Wednesday, February 13, 2008

Pembubaran CGI & kemandirian

Pembubaran CGI & kemandirian


Oleh: Kwik Kian Gie


Pemerintah telah membubarkan forum Consultative Group for Indonesia (CGI). Opini yang diciptakan dari pembubaran forum itu adalah pemerintah telah mengambil kemandirian dalam merumuskan kebijakan ekonomi.

Pembubaran CGI yang dibarengi dengan pembentukan opini publik itu boleh dikatakan berhasil. Ini karena banyak pihak yang percaya dan memuji tindakan pemerintah tersebut.

Tetapi bagi saya-yang pernah berhadapan dan berinteraksi dengan CGI, Bank Dunia, Bank Pembangunan Asia (ADB), dan Dana Moneter Internasional (IMF)-kesan tersebut tidak benar.

Dengan dibubarkannya CGI, Indonesia masih saja tetap tidak akan mandiri dalam merumuskan kebijakan ekonominya selama orang-orang dalam pemerintahan, termasuk presiden sendiri, masih yang itu-itu juga.

Dikatakan bahwa CGI dibubarkan karena dari sekian banyak pemberi utang (yang masih saja disebut 'donor'), yang memberikan 95% dari total utang kepada Indonesia adalah Bank Dunia, ADB, dan Jepang.

Bank Dunia, ADB, dan IMF tidak dapat dipisahkan sama sekali dari pemerintah Amerika Serikat dalam kebijakannya. Jadi, selama masih mengandalkan keuangan pada pemberi utang itu, Indonesia tidak mungkin mandiri.

Bank Dunia mempunyai kantor dengan jumlah personel sangat besar di Indonesia. Sejak awal, setiap tahun Bank Dunia menerbitkan buku yang disebut Country Strategy Report bagi Indonesia.

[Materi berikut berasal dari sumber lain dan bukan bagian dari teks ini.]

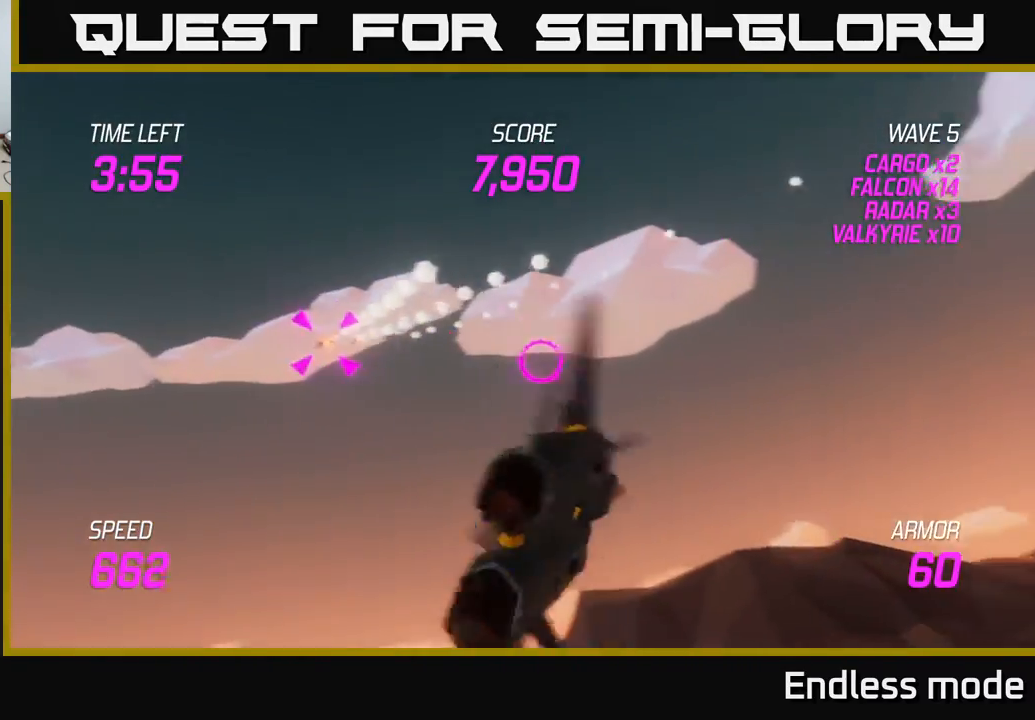
{"buttons": [], "left_stick": "right", "events": []}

Demikian juga dengan ADB. Isi buku tersebut tiada lain adalah berbagai kebijakan yang harus dilaksanakan pemerintah Indonesia. Sejak 1967 sampai sekarang, pemerintah Indonesia yang dipimpin oleh presiden siapa pun tidak pernah tidak menjalankan kebijakan tersebut.

Adapun IMF, intervensinya paling hebat dan sudah merusak sistem keuangan dan perbankan nasional melalui apa yang dikenal dengan Letter of Intent (LoI) selama lembaga internasional itu memberikan 'bantuan' sampai akhir 2003. Setelah itu, melalui Post Program Monitoring, karena Indonesia masih punya saldo utang.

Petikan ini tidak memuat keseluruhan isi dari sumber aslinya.